Find the word "quang" in the listing. Copy out each line where it occurs.

--- START ---

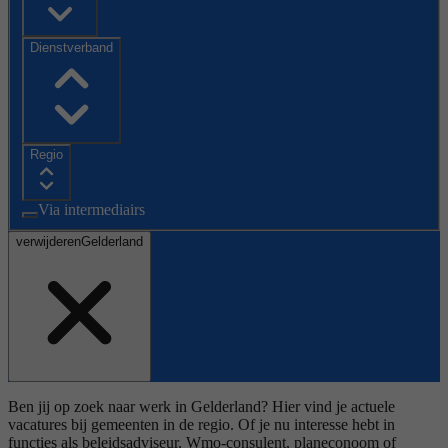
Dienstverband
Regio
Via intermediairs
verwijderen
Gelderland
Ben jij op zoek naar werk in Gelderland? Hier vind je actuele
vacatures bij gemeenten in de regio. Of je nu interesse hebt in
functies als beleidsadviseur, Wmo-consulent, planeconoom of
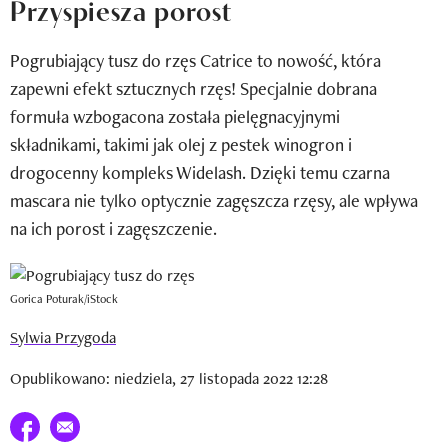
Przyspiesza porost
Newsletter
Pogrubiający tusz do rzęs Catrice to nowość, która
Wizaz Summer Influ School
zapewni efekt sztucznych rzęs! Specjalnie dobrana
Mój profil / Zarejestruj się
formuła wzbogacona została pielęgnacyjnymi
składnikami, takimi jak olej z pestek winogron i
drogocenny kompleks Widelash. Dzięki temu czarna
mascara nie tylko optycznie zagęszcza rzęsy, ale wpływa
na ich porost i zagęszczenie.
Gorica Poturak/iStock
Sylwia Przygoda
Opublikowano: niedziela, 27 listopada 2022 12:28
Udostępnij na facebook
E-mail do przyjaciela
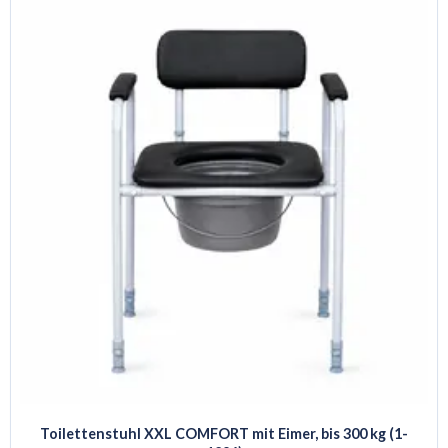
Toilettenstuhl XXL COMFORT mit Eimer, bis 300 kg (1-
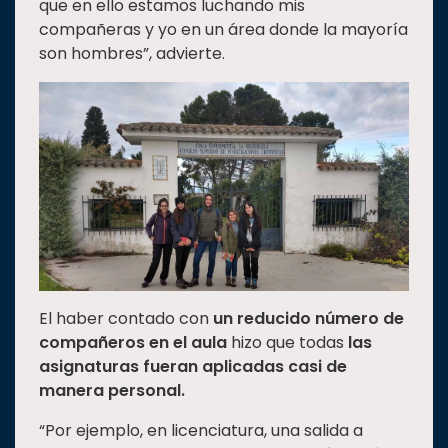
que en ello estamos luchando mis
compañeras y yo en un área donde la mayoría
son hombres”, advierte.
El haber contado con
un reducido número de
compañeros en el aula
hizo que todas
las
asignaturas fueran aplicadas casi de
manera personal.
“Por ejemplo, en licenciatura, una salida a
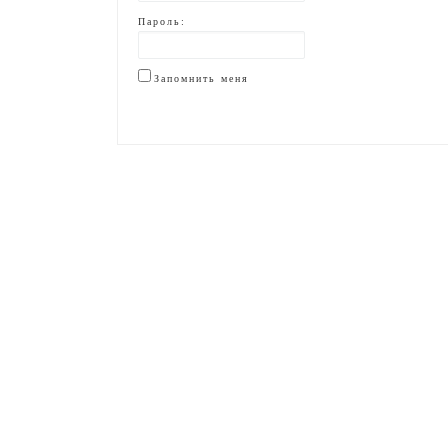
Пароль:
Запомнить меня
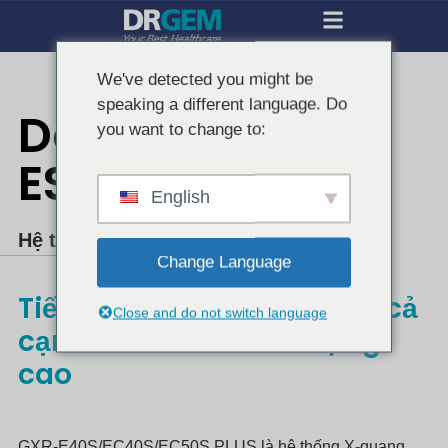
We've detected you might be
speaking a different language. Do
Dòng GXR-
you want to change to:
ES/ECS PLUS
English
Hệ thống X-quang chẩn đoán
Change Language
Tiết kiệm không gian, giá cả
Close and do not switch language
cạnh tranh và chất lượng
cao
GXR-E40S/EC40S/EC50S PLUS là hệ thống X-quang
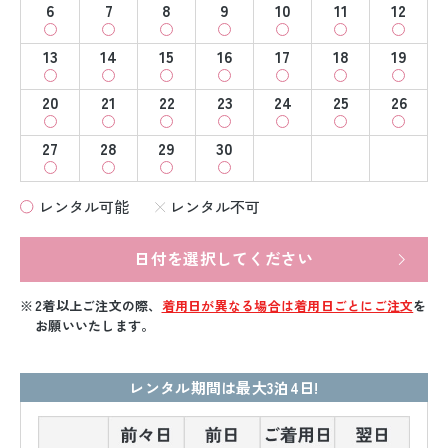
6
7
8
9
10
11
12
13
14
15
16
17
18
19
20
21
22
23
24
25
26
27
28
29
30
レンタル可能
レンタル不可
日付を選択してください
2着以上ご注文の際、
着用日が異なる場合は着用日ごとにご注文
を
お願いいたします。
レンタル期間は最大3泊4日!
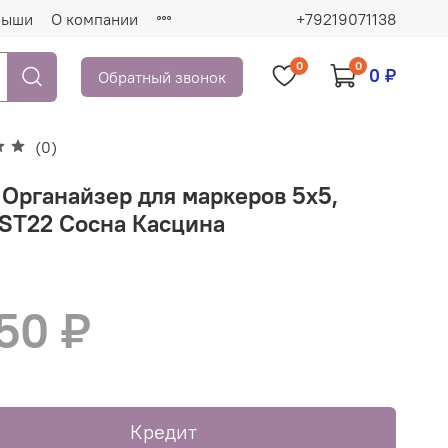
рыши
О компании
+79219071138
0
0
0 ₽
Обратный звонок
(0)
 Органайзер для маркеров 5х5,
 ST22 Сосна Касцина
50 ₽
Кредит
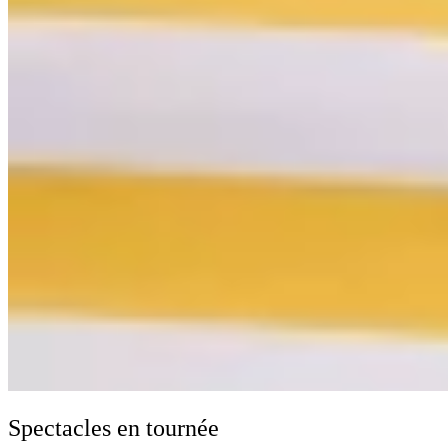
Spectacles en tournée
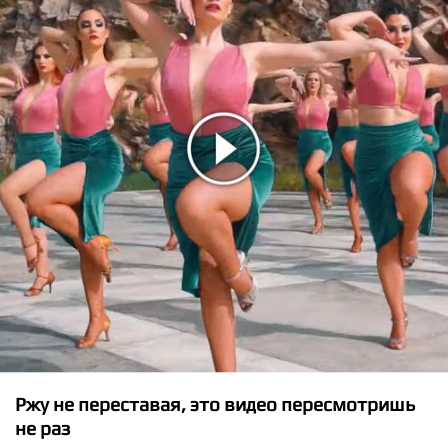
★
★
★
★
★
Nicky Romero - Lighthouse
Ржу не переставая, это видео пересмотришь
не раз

--- END ---
--- START ---

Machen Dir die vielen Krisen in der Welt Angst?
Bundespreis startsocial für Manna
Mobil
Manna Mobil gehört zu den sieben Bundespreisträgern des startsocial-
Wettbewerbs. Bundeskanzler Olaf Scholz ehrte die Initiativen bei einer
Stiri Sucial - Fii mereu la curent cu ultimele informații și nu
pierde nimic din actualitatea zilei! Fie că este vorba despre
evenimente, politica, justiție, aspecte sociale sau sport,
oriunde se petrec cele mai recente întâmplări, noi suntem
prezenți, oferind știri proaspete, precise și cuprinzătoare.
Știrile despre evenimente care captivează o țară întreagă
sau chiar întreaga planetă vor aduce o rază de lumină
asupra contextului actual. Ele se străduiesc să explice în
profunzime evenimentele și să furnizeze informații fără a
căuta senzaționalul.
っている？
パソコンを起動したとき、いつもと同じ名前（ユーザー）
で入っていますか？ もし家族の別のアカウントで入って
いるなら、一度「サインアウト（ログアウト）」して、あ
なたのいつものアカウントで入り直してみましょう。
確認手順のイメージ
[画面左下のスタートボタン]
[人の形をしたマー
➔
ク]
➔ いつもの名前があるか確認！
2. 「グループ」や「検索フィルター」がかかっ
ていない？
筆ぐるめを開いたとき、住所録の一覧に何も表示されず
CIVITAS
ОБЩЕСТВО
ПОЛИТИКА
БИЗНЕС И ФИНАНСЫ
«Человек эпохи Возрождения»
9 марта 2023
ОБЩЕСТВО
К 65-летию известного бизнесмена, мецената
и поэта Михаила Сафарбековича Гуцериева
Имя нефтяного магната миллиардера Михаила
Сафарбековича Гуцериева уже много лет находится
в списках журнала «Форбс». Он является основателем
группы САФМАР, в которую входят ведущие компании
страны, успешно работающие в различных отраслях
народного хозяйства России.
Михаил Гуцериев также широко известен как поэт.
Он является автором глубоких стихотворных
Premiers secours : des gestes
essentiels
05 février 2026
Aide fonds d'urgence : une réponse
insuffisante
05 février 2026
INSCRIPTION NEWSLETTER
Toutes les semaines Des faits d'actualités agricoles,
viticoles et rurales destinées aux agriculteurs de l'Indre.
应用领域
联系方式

--- END ---

» **EXERCISE RESULT**:
Hệ thống X-quang chẩn đoán
GXR-E40S/EC40S/EC50S PLUS là hệ thống X-quang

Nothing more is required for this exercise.